This exercise needs all of the entries set down again, exactly as they read.

*** Begin section ***

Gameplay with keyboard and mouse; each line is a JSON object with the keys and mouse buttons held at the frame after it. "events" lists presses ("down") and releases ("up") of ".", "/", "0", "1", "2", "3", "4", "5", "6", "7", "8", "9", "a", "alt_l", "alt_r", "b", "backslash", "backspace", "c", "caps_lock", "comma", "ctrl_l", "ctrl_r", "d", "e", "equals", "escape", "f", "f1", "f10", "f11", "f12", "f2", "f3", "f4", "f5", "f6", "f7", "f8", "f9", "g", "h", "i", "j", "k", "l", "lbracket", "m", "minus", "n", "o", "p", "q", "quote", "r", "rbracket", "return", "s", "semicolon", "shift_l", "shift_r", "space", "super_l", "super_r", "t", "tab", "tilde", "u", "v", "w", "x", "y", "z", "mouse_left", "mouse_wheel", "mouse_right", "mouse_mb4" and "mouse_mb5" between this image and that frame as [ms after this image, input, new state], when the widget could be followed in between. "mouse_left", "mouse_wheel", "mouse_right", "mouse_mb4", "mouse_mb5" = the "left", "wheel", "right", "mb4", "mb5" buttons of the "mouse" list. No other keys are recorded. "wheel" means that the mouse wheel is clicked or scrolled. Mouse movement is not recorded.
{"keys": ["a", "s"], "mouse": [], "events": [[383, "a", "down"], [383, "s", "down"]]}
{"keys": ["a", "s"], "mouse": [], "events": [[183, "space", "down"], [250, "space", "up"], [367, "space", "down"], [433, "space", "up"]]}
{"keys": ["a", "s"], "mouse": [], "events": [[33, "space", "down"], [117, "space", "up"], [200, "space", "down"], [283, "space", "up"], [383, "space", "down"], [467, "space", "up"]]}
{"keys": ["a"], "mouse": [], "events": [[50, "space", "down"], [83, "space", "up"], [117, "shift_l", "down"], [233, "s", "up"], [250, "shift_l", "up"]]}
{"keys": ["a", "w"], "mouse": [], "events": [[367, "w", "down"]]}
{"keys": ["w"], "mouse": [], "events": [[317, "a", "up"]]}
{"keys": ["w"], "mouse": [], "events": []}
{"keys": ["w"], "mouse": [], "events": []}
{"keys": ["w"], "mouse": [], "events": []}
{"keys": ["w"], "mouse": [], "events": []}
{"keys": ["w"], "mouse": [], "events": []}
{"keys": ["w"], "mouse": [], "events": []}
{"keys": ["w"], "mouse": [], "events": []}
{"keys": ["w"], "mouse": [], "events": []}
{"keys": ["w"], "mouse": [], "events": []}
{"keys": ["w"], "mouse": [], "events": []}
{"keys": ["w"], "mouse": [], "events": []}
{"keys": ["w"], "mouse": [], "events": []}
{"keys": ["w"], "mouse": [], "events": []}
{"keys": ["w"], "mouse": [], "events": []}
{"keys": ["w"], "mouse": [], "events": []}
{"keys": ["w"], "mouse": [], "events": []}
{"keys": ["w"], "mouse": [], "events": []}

*** End section ***

WORKED SOLUTION
Gameplay with keyboard and mouse; each line is a JSON object with the keys and mouse buttons held at the frame after it. "events" lists presses ("down") and releases ("up") of ".", "/", "0", "1", "2", "3", "4", "5", "6", "7", "8", "9", "a", "alt_l", "alt_r", "b", "backslash", "backspace", "c", "caps_lock", "comma", "ctrl_l", "ctrl_r", "d", "e", "equals", "escape", "f", "f1", "f10", "f11", "f12", "f2", "f3", "f4", "f5", "f6", "f7", "f8", "f9", "g", "h", "i", "j", "k", "l", "lbracket", "m", "minus", "n", "o", "p", "q", "quote", "r", "rbracket", "return", "s", "semicolon", "shift_l", "shift_r", "space", "super_l", "super_r", "t", "tab", "tilde", "u", "v", "w", "x", "y", "z", "mouse_left", "mouse_wheel", "mouse_right", "mouse_mb4" and "mouse_mb5" between this image and that frame as [ms after this image, input, new state], when the widget could be followed in between. "mouse_left", "mouse_wheel", "mouse_right", "mouse_mb4", "mouse_mb5" = the "left", "wheel", "right", "mb4", "mb5" buttons of the "mouse" list. No other keys are recorded. "wheel" means that the mouse wheel is clicked or scrolled. Mouse movement is not recorded.
{"keys": ["a", "s"], "mouse": [], "events": [[383, "a", "down"], [383, "s", "down"]]}
{"keys": ["a", "s"], "mouse": [], "events": [[183, "space", "down"], [250, "space", "up"], [367, "space", "down"], [433, "space", "up"]]}
{"keys": ["a", "s"], "mouse": [], "events": [[33, "space", "down"], [117, "space", "up"], [200, "space", "down"], [283, "space", "up"], [383, "space", "down"], [467, "space", "up"]]}
{"keys": ["a"], "mouse": [], "events": [[50, "space", "down"], [83, "space", "up"], [117, "shift_l", "down"], [233, "s", "up"], [250, "shift_l", "up"]]}
{"keys": ["a", "w"], "mouse": [], "events": [[367, "w", "down"]]}
{"keys": ["w"], "mouse": [], "events": [[317, "a", "up"]]}
{"keys": ["w"], "mouse": [], "events": []}
{"keys": ["w"], "mouse": [], "events": []}
{"keys": ["w"], "mouse": [], "events": []}
{"keys": ["w"], "mouse": [], "events": []}
{"keys": ["w"], "mouse": [], "events": []}
{"keys": ["w"], "mouse": [], "events": []}
{"keys": ["w"], "mouse": [], "events": []}
{"keys": ["w"], "mouse": [], "events": []}
{"keys": ["w"], "mouse": [], "events": []}
{"keys": ["w"], "mouse": [], "events": []}
{"keys": ["w"], "mouse": [], "events": []}
{"keys": ["w"], "mouse": [], "events": []}
{"keys": ["w"], "mouse": [], "events": []}
{"keys": ["w"], "mouse": [], "events": []}
{"keys": ["w"], "mouse": [], "events": []}
{"keys": ["w"], "mouse": [], "events": []}
{"keys": ["w"], "mouse": [], "events": []}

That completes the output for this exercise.